The most likely explanation for the decline is an obvious one: regression to the mean. As the experiment is repeated, that is, an early statistical fluke gets cancelled out. The extrasensory powers of Schooler’s subjects didn’t decline—they were simply an illusion that vanished over time. And yet Schooler has noticed that many of the data sets that end up declining seem statistically solid—that is, they contain enough data that any regression to the mean shouldn’t be dramatic. “These are the results that pass all the tests,” he says. “The odds of them being random are typically quite remote, like one in a million. This means that the decline effect should almost never happen. But it happens all the time! Hell, it’s happened to me multiple times.”
For Simmons, the steep rise and slow fall of fluctuating asymmetry is a clear example of a scientific paradigm, one of those intellectual fads that both guide and constrain research: after a new paradigm is proposed, the peer-review process is tilted toward positive results. But then, after a few years, the academic incentives shift—the paradigm has become entrenched—so that the most notable results are now those that disprove the theory.
While publication bias almost certainly plays a role in the decline effect, it remains an incomplete explanation. For one thing, it fails to account for the initial prevalence of positive results among studies that never even get submitted to journals. It also fails to explain the experience of people like Schooler, who have been unable to replicate their initial data despite their best efforts. Richard Palmer, a biologist at the University of Alberta, who has studied the problems surrounding fluctuating asymmetry, suspects that an equally significant issue is the selective reporting of results—the data that scientists choose to document in the first place.

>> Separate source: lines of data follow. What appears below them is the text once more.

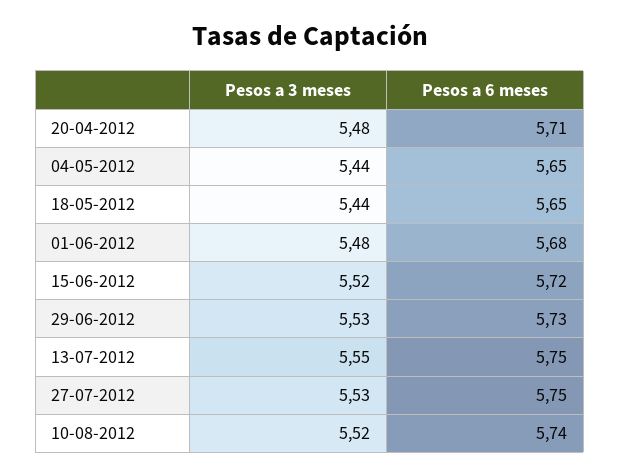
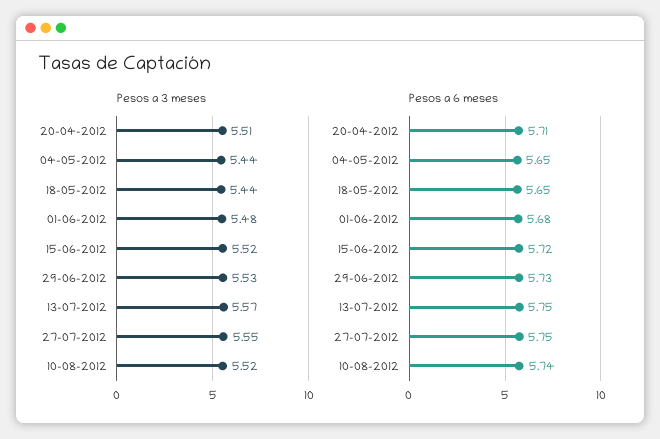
  {
    "Pesos a 3 meses": {
-     "20-04-2012": 5.48,
+     "20-04-2012": 5.51,
      "04-05-2012": 5.44,
      "18-05-2012": 5.44,
      "01-06-2012": 5.48,
      "15-06-2012": 5.52,
      "29-06-2012": 5.53,
-     "13-07-2012": 5.55,
+     "13-07-2012": 5.57,
-     "27-07-2012": 5.53,
+     "27-07-2012": 5.55,
      "10-08-2012": 5.52
    },
    "Pesos a 6 meses": {
      "20-04-2012": 5.71,
      "04-05-2012": 5.65,
      "18-05-2012": 5.65,
      "01-06-2012": 5.68,
      "15-06-2012": 5.72,
      "29-06-2012": 5.73,
      "13-07-2012": 5.75,
      "27-07-2012": 5.75,
      "10-08-2012": 5.74
    }
  }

Palmer’s most convincing evidence relies on a statistical tool known as a funnel graph. When a large number of studies have been done on a single subject, the data should follow a pattern: studies with a large sample size should all cluster around a common value—the true result—whereas those with a smaller sample size should exhibit a random scattering, since they’re subject to greater sampling error. This pattern gives the graph its name, since the distribution resembles a funnel.

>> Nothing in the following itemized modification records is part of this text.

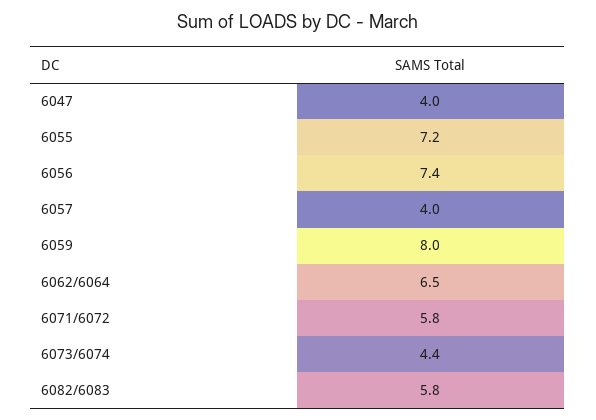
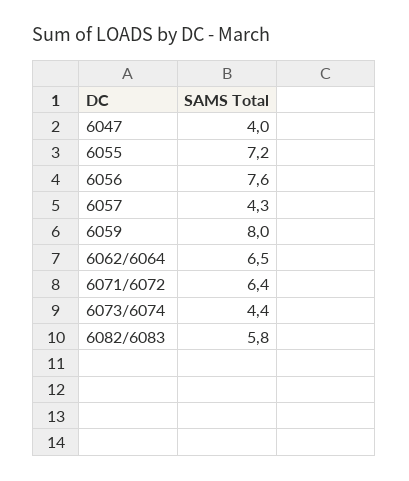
  {
    "6047": 4,
    "6055": 7.2,
-   "6056": 7.4,
+   "6056": 7.6,
-   "6057": 4,
+   "6057": 4.3,
    "6059": 8,
    "6062/6064": 6.5,
-   "6071/6072": 5.8,
+   "6071/6072": 6.4,
    "6073/6074": 4.4,
    "6082/6083": 5.8
  }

The funnel graph visually captures the distortions of selective reporting. For instance, after Palmer plotted every study of fluctuating asymmetry, he noticed that the distribution of results with smaller sample sizes wasn’t random at all but instead skewed heavily toward positive results. Palmer has since documented a similar problem in several other contested subject areas. “Once I realized that selective reporting is everywhere in science, I got quite depressed,” Palmer told me. “As a researcher, you’re always aware that there might be some nonrandom patterns, but I had no idea how widespread it is.” In a recent review article, Palmer summarized the impact of selective reporting on his field: “We cannot escape the troubling conclusion that some—perhaps many—cherished generalities are at best exaggerated in their biological significance and at worst a collective illusion nurtured by strong a-priori beliefs often repeated.”